I had two dreams during the night.
The other dream played in a mixture of time, the past as well as the present and future, in an unknown place up in North Queensland or the Northern Territory, Australia. A very old aboriginal man is sitting on the ground resting his back against the wall of a bottle shop drinking alcohol (Alcohol generally sells in pubs and bottle shops in Australia). He nods with serious face, then shakes his head in disbelieve and takes another few gulps of spirit. He is deep in thought, Dreamtime, the rainbow serpent, the waterholes then and now. The young man he speared in his legs for starting a fight, the curse he unleashed on two members of another tribe, all so long ago when he once was a tribal elder. He gulped half the bottle at once and swore. He looked at his bare feet where the mud had baked dry, picked up as he crossed the river that hadn’t seen water for many years. Its edges are like hard-edged cracked clay islands, the deepest part of the riverbed contains a little mud that could not even enable the smallest fish to swim. Despite, life could quickly return. Those that could would have buried deep to survive. He had seen it many times. His eyes catch the roos that can barely stand upright. Those who still stood are mere skin and bones. Along the way to his waterhole, he steps over many a carcass. There are remnants of emu, egret, bilby, bandicoot, frilled lizard, the bones of water buffalo and camel. There are so many more that the sun quickly bakes extracting all content of moisture. He finishes the bottle and throws it away. `When did it all change? Why has it come to this?

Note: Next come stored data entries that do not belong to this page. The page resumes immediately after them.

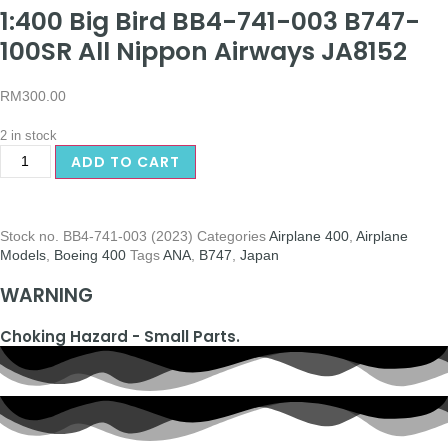
1:400 Big Bird BB4-741-003 B747-
100SR All Nippon Airways JA8152
RM
300.00
2 in stock
ADD TO CART
Stock no.
BB4-741-003 (2023)
Categories
Airplane 400
,
Airplane
Models
,
Boeing 400
Tags
ANA
,
B747
,
Japan
WARNING
Choking Hazard - Small Parts.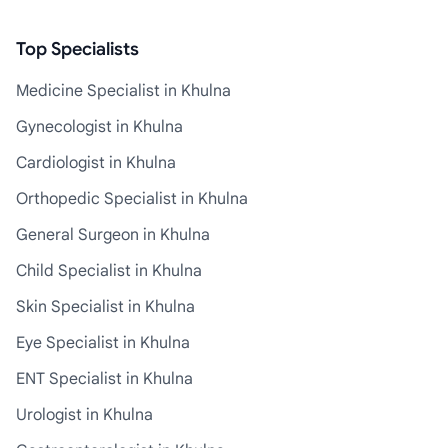
Top Specialists
Medicine Specialist in Khulna
Gynecologist in Khulna
Cardiologist in Khulna
Orthopedic Specialist in Khulna
General Surgeon in Khulna
Child Specialist in Khulna
Skin Specialist in Khulna
Eye Specialist in Khulna
ENT Specialist in Khulna
Urologist in Khulna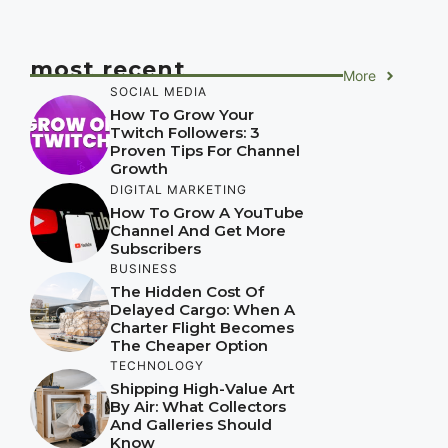
most recent
More
SOCIAL MEDIA
How To Grow Your
Twitch Followers: 3
Proven Tips For Channel
Growth
DIGITAL MARKETING
How To Grow A YouTube
Channel And Get More
Subscribers
BUSINESS
The Hidden Cost Of
Delayed Cargo: When A
Charter Flight Becomes
The Cheaper Option
TECHNOLOGY
Shipping High-Value Art
By Air: What Collectors
And Galleries Should
Know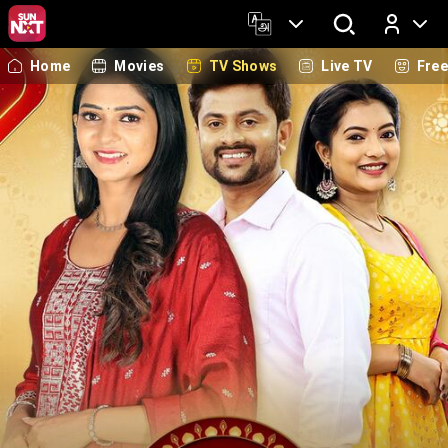
Home
Movies
TV Shows
Live TV
Fre
Log In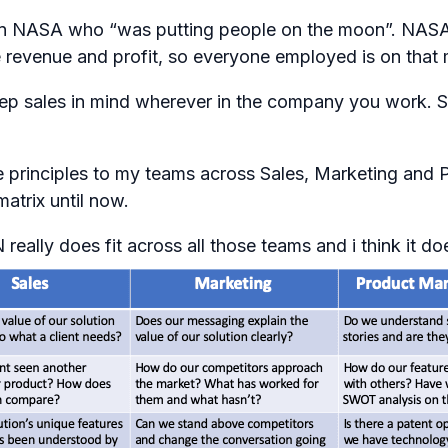
nitor in NASA who “was putting people on the moon”. NA
revenue and profit, so everyone employed is on that mi
 keep sales in mind wherever in the company you work. 
 principles to my teams across Sales, Marketing and P
matrix until now.
eally does fit across all those teams and i think it d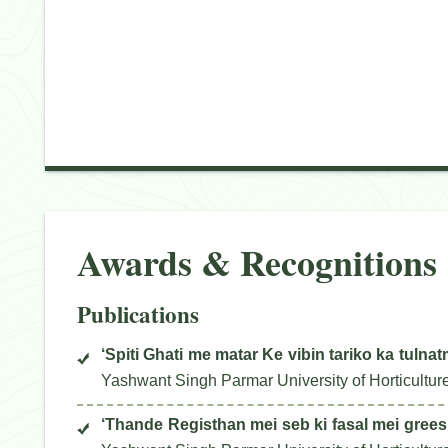
Awards & Recognitions
Publications
‘Spiti Ghati me matar Ke vibin tariko ka tulna
Yashwant Singh Parmar University of Horticultur
‘Thande Registhan mei seb ki fasal mei gree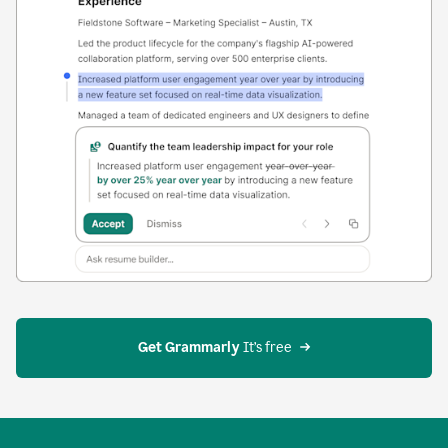
Get Grammarly
 It’s free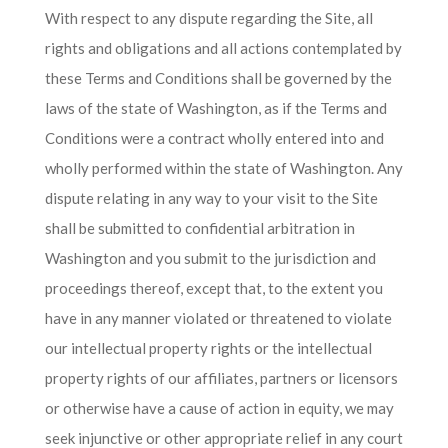
With respect to any dispute regarding the Site, all
rights and obligations and all actions contemplated by
these Terms and Conditions shall be governed by the
laws of the state of Washington, as if the Terms and
Conditions were a contract wholly entered into and
wholly performed within the state of Washington. Any
dispute relating in any way to your visit to the Site
shall be submitted to confidential arbitration in
Washington and you submit to the jurisdiction and
proceedings thereof, except that, to the extent you
have in any manner violated or threatened to violate
our intellectual property rights or the intellectual
property rights of our affiliates, partners or licensors
or otherwise have a cause of action in equity, we may
seek injunctive or other appropriate relief in any court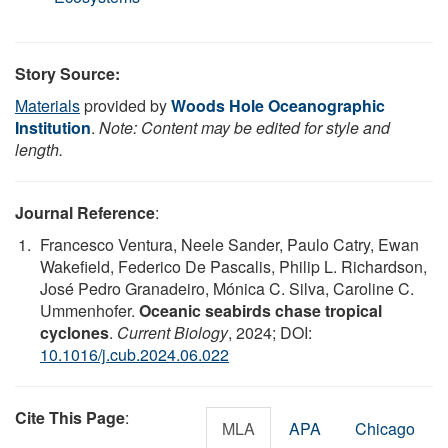
Story Source:
Materials
provided by
Woods Hole Oceanographic
Institution
.
Note: Content may be edited for style and
length.
Journal Reference
:
Francesco Ventura, Neele Sander, Paulo Catry, Ewan
Wakefield, Federico De Pascalis, Philip L. Richardson,
José Pedro Granadeiro, Mónica C. Silva, Caroline C.
Ummenhofer.
Oceanic seabirds chase tropical
cyclones
.
Current Biology
, 2024; DOI:
10.1016/j.cub.2024.06.022
Cite This Page
:
MLA
APA
Chicago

Then he knew that times began changing after he raised his newborn son sky-high towards the sun. Change came slowly, but irreversible. 18 years later, he buried his son, who took his life when he couldn’t see the sky. Rainbows became rare and then disappeared altogether. `Are they now within me?’ he wondered. The serpents are now black they have no longer red bellies. They snake across the country, but never move, each leading to a waterhole where the spirit is bottled and sold. It helps to forget. He staggers up to stamp his heel hard onto the ground as if to dance to wake the sleeping serpent underground.